The layoffs keep coming. In May 2026, Meta cut around 8,000 jobs. Amazon continued workforce reductions across multiple divisions. LinkedIn and other firms followed suit. The reason, according to the companies, is restructuring around artificial intelligence — redirecting spending toward AI infrastructure and products while trimming headcount elsewhere.
According to data tracked by Layoffs.fyi, more than 110,000 technology workers have lost jobs globally so far this year. For most laid-off employees, the pain is economic. For those on H-1B visas — predominantly Indian nationals — it is existential.
The 60-Day Grace Period
Under rules set by the US Citizenship and Immigration Services (USCIS), workers who lose jobs on H-1B visas generally receive a 60-day grace period to either find another sponsoring employer, switch visa categories, or leave the United States. That deadline creates immediate uncertainty around immigration status, housing, healthcare, and family stability.
Sixty days. That is the window between “I lost my job” and “I may have to uproot my entire life.”
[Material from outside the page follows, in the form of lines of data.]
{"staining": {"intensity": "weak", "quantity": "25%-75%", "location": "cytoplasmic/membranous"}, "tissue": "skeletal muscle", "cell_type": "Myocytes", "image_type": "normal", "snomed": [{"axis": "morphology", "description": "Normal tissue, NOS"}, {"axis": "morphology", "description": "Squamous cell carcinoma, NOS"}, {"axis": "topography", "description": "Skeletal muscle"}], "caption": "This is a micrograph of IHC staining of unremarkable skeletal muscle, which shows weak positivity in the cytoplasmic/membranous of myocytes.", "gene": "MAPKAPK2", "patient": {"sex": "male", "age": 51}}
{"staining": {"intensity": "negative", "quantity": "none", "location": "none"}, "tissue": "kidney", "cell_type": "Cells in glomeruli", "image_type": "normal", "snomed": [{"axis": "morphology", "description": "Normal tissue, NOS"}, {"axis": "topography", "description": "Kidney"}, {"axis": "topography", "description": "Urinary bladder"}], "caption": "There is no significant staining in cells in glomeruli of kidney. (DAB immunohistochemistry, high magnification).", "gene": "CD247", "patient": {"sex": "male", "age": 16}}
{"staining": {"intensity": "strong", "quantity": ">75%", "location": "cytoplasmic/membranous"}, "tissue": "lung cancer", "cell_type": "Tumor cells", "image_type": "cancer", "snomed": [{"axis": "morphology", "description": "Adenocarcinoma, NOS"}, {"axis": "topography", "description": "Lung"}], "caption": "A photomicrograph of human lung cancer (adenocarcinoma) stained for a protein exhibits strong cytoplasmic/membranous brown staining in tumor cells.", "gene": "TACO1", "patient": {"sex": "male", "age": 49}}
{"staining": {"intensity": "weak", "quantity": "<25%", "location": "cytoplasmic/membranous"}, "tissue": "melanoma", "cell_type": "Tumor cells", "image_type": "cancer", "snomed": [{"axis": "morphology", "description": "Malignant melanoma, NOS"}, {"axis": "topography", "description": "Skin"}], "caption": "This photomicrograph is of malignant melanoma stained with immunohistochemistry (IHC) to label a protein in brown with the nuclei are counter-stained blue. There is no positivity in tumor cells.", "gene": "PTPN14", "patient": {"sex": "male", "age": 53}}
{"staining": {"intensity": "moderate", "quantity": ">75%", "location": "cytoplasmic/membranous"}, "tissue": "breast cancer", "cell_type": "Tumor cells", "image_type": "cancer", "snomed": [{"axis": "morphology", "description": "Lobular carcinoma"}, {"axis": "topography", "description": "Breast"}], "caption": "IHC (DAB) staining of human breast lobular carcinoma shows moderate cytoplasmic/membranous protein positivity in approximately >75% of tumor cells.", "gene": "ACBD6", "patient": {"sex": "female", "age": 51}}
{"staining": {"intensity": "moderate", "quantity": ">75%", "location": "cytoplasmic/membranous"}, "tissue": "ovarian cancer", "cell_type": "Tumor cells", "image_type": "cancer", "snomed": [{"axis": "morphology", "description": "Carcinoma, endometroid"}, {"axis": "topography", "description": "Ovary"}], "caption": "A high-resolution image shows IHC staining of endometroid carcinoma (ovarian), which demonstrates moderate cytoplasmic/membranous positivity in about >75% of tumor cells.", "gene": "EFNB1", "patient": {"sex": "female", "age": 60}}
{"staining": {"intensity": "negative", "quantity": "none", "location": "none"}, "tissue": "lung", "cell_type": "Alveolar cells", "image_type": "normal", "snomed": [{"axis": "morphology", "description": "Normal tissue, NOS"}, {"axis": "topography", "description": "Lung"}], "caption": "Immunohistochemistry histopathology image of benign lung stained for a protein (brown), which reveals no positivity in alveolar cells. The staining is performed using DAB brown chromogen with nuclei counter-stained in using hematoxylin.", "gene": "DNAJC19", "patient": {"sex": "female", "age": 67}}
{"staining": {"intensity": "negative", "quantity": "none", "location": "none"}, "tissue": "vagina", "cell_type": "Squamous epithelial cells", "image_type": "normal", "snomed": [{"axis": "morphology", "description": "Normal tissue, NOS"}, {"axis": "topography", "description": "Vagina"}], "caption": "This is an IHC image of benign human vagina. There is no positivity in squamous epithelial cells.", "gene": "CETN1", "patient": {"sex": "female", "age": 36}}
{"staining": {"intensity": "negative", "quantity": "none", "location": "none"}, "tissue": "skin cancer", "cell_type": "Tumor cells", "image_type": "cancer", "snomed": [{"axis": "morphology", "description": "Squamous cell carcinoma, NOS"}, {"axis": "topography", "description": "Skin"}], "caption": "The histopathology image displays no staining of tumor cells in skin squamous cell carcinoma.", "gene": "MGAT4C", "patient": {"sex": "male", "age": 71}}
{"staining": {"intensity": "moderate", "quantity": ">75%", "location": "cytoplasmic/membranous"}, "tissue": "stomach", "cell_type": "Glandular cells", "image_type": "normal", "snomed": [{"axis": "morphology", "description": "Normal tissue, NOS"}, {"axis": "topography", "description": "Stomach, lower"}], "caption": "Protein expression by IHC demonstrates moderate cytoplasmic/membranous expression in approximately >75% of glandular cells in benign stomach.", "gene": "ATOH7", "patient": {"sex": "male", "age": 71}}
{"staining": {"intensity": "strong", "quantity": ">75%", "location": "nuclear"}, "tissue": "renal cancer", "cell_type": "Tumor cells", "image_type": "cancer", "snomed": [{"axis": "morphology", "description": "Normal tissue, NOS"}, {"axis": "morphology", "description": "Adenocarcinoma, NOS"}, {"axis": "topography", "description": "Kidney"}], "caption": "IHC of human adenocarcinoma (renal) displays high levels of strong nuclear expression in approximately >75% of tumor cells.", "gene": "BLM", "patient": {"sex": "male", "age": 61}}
Why Indian Workers Are Hit Hardest
India is the single largest beneficiary of the US H-1B visa programme. US government data for FY25 showed Indian nationals accounted for the overwhelming majority of approved H-1B petitions. That concentration has become a key vulnerability during periods of large-scale layoffs.
Many Indian professionals spend years — sometimes decades — waiting for employment-based green cards because of country-specific caps and processing backlogs. During that entire period, their legal status in the US remains tied to continued employment. A single layoff notice can unravel years of progress.
The Cascade Effect
The consequences extend well beyond the individual worker:
- Children’s schooling faces disruption mid-academic year
- Healthcare coverage ends with employment
- Mortgage and rental obligations in expensive tech hubs like San Francisco and Seattle do not pause
- Green card applications can be delayed or derailed entirely
- Spouses on H-4 dependent visas lose their work authorization
Immigration lawyers report that laid-off workers are increasingly exploring temporary alternatives to remain in the country legally while searching for jobs. One commonly used route involves filing for a B-1 or B-2 visitor visa to buy more time. Others are considering moves to Canada, which has more accommodating immigration pathways for skilled tech workers.
The AI Paradox
There is a bitter irony at the center of this story. The same artificial intelligence revolution that is making some workers redundant was partly built by H-1B visa holders. Indian engineers, data scientists, and researchers have been instrumental in developing the AI systems that companies are now using to justify restructuring.
The companies cutting jobs are not failing. Meta reported strong earnings in its most recent quarter. Amazon’s cloud division continues to grow. These are strategic workforce reductions aimed at reshaping teams around new priorities — not distress layoffs born of financial necessity.
What Comes Next
Industry observers expect the layoff trend to continue through 2026 as companies calibrate their workforce to an AI-first strategy. For H-1B workers, the immediate challenge is survival within the 60-day window. The broader challenge is navigating an immigration system that ties legal status to a single employer in an era when employer loyalty is increasingly a one-way street.
Advocacy groups are pushing for legislative reforms, including extending the grace period and decoupling visa status from individual employers. Until then, thousands of skilled workers will keep watching the clock — counting down from 60 days to a decision that could change the trajectory of their lives.
The tech industry has long celebrated disruption. For H-1B workers caught in this latest wave, disruption is not a buzzword. It is a deadline.